▸ **Task details**
Going through the data below, copy out each line where the word "lines" shows up.

▸ **Supplied data**
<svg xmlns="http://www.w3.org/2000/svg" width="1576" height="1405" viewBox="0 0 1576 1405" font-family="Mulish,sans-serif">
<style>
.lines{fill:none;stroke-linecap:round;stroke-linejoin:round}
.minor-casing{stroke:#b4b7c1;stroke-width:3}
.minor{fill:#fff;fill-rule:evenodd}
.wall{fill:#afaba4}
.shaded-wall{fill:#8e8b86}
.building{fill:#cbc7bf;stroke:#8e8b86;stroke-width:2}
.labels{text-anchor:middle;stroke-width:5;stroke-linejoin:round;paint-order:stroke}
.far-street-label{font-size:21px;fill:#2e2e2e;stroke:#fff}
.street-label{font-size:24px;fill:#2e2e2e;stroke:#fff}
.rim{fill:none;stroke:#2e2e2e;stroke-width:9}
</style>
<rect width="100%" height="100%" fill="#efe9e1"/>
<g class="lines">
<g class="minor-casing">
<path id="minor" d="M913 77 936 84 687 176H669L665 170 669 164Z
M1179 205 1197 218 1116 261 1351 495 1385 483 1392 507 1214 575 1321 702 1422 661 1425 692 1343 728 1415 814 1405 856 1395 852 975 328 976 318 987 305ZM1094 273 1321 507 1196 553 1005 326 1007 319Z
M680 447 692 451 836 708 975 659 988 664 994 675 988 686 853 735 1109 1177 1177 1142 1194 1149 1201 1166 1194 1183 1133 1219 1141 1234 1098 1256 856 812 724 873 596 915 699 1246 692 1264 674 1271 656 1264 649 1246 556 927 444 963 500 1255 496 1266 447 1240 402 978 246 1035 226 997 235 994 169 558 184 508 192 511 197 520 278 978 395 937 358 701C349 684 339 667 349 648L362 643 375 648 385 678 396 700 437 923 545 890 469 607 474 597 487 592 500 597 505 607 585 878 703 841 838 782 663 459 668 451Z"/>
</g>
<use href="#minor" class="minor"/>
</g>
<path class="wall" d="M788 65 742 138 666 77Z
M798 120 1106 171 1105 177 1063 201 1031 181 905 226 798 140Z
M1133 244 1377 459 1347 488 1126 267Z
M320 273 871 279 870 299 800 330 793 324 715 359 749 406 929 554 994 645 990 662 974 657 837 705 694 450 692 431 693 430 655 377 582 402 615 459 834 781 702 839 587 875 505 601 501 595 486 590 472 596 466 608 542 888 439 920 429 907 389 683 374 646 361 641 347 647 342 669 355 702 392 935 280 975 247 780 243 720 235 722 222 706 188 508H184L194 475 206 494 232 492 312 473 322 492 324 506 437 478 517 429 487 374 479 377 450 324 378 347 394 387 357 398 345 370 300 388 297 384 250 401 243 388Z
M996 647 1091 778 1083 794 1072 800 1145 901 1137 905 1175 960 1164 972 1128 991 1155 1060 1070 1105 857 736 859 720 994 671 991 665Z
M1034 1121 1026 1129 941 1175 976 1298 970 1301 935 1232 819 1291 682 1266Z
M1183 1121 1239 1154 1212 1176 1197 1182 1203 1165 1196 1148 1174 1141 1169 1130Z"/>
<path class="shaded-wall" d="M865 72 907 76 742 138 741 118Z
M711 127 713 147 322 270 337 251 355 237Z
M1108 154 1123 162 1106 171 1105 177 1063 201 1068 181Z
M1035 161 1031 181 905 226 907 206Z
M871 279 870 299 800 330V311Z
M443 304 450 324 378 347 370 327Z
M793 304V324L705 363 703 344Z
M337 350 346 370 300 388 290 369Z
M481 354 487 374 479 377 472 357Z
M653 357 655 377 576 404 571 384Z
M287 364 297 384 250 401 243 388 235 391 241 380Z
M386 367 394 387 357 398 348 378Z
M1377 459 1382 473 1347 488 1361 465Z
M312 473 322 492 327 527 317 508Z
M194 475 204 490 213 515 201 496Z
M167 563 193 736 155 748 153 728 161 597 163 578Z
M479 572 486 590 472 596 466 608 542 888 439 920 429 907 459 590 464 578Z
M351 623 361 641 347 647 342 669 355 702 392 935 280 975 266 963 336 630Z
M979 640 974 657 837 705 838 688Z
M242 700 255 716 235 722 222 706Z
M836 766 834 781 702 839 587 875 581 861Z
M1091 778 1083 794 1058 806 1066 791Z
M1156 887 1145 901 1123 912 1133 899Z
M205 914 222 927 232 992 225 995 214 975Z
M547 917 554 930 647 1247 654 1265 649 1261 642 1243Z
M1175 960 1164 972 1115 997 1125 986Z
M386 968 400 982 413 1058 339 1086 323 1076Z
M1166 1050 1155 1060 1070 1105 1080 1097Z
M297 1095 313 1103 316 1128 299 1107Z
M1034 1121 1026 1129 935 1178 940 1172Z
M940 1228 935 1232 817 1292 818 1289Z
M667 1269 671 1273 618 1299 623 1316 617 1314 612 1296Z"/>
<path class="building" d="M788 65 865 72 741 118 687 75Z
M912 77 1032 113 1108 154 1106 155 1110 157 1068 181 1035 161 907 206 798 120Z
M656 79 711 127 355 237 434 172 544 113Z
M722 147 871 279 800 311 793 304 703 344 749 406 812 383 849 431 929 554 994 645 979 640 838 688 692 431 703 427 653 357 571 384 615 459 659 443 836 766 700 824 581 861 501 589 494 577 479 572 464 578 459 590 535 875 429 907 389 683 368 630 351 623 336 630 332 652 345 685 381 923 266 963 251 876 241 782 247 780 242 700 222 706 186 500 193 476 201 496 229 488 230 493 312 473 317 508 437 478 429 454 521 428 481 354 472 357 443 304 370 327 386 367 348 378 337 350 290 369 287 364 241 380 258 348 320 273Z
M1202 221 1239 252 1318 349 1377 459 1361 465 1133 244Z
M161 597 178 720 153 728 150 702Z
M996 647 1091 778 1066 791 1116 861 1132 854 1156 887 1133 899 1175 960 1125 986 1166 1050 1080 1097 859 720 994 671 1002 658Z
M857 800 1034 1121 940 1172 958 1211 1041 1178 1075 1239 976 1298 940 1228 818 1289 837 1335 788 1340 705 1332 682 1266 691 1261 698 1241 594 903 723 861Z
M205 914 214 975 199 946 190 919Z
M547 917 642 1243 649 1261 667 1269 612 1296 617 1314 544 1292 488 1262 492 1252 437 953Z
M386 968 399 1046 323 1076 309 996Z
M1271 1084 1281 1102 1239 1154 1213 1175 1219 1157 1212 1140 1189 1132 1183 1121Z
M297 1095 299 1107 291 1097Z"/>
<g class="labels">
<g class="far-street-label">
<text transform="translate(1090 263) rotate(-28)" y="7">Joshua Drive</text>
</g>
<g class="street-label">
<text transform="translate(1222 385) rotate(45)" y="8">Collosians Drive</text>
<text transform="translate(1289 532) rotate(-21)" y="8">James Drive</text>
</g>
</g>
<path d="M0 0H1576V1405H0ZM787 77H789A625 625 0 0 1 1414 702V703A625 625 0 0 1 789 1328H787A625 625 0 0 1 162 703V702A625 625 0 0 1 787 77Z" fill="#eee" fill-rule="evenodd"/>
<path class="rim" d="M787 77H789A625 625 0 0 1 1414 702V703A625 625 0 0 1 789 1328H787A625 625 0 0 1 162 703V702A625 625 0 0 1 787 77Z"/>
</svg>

▸ **Your solution**
.lines{fill:none;stroke-linecap:round;stroke-linejoin:round}
<g class="lines">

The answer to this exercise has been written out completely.